Daniel Ortega estalló de entusiasmo cuando recibió la invitación del entonces presidente electo Andrés Manuel López Obrador para que asistiera a su toma de posesión. Sus reflejos felinos lo llevaron a reservar varias decenas de cuartos del Hotel Emporio de Paseo de la Reforma de la Ciudad de México. Era el momento de “legitimarse” frente al mundo, de salir de la estela autócrata en la que permanecía atrapado desde abril pasado debido a la represión que ordenó en contra de manifestantes.

Por recomendaciones de sus servicios de inteligencia, lo mejor era que se quedara en Managua. Su presencia, junto a la de Nicolás Maduro, prácticamente equivalía a lanzar una  bomba de humo a la ceremonia de juramentación de AMLO. Lo sabía Marcelo Ebrad. No había condiciones. Ser aguafiestas no deja contento a nadie.

La segunda emoción que embargó a Daniel Ortega ocurrió el martes pasado, cuando el subsecretario para América Latina de la Secretaría de Relaciones Exteriores mexicana, Maximiliano Reyes, reveló a senadores que existe la intención de mediar en Nicaragua entre Ortega y la oposición.

Ortega se emocionó y su primera reacción fue avisar a la cancillería mexicana sobre el viaje inmediato de su ministro de Relaciones Exteriores, Denis Moncada.

Ortega canceló el viaje de Moncada.

Posición incongruente

La reacción en Nicaragua sobre la posible mediación mexicana no se hizo esperar:

El excanciller Norman Caldera rechazó de tajo el ofrecimiento de México, señaló que dicho gobierno debe sacar sus manos del país y recordó que el único mediador que se reconoce en Nicaragua es la Conferencia Episcopal de Nicaragua (CEN). “No los necesitamos. Aquí ya tenemos mediadores y es nuestra Conferencia Episcopal de Nicaragua”, señaló Caldera al diario La Prensa.

El exrepresentante de Nicaragua ante las Naciones Unidas, Julio Icaza Gallard comentó: “El ofrecimiento de mediación mexicano en el caso de Nicaragua genera todo tipo de suspicacias. Es bien conocida la campaña que ha venido realizando Ortega para demonizar a la Conferencia Episcopal en su papel mediador y el esfuerzo por involucrar a otros actores internacionales, con el objetivo de lograr un diálogo a su medida, siguiendo los pasos y el esquema del fracasado diálogo de los venezolanos”.

DATOS EXTRAÍDOS
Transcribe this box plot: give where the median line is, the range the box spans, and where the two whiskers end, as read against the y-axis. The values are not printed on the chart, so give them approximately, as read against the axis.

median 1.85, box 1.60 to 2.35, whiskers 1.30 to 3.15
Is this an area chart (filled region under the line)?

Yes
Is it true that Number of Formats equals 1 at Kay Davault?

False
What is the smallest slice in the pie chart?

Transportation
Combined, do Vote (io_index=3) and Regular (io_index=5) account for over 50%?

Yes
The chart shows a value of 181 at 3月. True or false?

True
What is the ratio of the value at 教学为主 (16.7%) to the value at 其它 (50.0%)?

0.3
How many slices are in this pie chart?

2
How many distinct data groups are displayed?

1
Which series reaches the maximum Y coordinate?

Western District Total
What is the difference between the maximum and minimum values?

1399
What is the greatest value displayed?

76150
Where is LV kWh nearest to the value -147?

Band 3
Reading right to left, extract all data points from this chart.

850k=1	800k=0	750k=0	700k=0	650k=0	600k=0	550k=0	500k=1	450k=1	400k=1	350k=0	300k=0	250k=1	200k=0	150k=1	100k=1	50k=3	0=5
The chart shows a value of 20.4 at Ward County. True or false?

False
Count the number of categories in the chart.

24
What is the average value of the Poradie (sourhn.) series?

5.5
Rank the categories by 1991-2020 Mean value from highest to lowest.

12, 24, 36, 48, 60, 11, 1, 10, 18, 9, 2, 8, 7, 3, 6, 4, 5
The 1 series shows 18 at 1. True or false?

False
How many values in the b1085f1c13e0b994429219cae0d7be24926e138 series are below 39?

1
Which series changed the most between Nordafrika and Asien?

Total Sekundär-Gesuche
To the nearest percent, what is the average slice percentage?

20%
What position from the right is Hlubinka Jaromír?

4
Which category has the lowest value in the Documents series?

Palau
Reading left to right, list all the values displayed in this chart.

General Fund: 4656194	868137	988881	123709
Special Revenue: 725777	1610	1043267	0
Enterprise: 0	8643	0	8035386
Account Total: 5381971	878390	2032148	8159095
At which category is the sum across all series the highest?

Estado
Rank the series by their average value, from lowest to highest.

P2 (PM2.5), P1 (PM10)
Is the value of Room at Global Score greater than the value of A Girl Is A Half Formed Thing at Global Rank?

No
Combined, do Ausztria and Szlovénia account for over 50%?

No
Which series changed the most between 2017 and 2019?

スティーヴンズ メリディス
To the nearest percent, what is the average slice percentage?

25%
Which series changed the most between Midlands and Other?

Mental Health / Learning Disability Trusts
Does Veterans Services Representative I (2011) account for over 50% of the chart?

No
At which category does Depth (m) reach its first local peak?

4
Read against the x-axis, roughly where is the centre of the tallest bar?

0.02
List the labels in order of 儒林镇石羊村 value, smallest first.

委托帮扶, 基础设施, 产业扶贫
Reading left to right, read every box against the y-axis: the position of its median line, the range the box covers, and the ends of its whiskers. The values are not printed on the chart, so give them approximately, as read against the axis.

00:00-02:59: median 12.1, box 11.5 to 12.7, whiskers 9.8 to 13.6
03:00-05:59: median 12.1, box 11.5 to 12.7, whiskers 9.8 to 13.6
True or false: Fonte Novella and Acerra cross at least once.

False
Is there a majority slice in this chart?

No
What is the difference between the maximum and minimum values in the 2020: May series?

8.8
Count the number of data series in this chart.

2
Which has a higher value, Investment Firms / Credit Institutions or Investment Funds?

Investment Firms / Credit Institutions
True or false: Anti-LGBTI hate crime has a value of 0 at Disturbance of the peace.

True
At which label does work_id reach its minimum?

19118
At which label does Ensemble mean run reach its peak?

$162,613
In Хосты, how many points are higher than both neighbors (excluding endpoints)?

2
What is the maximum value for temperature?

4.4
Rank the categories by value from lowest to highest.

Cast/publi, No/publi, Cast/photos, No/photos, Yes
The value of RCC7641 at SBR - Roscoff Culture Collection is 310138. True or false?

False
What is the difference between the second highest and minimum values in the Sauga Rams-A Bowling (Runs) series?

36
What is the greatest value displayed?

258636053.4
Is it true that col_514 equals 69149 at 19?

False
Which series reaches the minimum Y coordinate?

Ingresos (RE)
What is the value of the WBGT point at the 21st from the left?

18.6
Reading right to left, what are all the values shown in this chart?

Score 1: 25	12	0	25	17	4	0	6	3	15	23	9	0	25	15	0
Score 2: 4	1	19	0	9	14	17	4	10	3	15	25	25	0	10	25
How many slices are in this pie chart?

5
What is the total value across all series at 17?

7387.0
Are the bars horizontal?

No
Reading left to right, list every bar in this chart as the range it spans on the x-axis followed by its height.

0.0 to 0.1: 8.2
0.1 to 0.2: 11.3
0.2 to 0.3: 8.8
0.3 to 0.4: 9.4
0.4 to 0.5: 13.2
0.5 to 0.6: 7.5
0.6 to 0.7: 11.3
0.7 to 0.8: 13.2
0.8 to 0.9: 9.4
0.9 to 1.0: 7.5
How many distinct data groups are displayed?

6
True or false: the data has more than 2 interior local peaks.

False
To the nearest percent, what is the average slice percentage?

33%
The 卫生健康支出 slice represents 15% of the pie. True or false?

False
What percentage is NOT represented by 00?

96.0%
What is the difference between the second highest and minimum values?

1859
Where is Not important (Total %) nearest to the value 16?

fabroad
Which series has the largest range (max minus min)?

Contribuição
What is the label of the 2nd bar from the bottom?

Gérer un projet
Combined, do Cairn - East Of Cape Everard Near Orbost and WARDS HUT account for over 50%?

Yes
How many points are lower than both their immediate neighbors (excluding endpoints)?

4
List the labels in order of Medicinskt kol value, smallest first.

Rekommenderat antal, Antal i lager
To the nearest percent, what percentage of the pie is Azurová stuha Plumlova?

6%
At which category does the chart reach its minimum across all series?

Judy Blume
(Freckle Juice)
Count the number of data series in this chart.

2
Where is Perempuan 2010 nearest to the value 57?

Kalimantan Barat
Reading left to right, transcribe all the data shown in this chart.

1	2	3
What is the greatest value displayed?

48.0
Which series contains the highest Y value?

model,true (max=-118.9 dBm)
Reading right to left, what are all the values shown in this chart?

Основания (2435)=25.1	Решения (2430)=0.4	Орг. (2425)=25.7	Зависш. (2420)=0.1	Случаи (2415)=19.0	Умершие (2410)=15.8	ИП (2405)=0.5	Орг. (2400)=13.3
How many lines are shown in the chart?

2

TU TAREA
Vuelve a escribir, sin cambiar nada, el tramo del texto sobre Daniel Ortega y la mediación mexicana que va desde "Daniel Ortega estalló" hasta "contra de manifestantes.".

RESPUESTA
Daniel Ortega estalló de entusiasmo cuando recibió la invitación del entonces presidente electo Andrés Manuel López Obrador para que asistiera a su toma de posesión. Sus reflejos felinos lo llevaron a reservar varias decenas de cuartos del Hotel Emporio de Paseo de la Reforma de la Ciudad de México. Era el momento de “legitimarse” frente al mundo, de salir de la estela autócrata en la que permanecía atrapado desde abril pasado debido a la represión que ordenó en contra de manifestantes.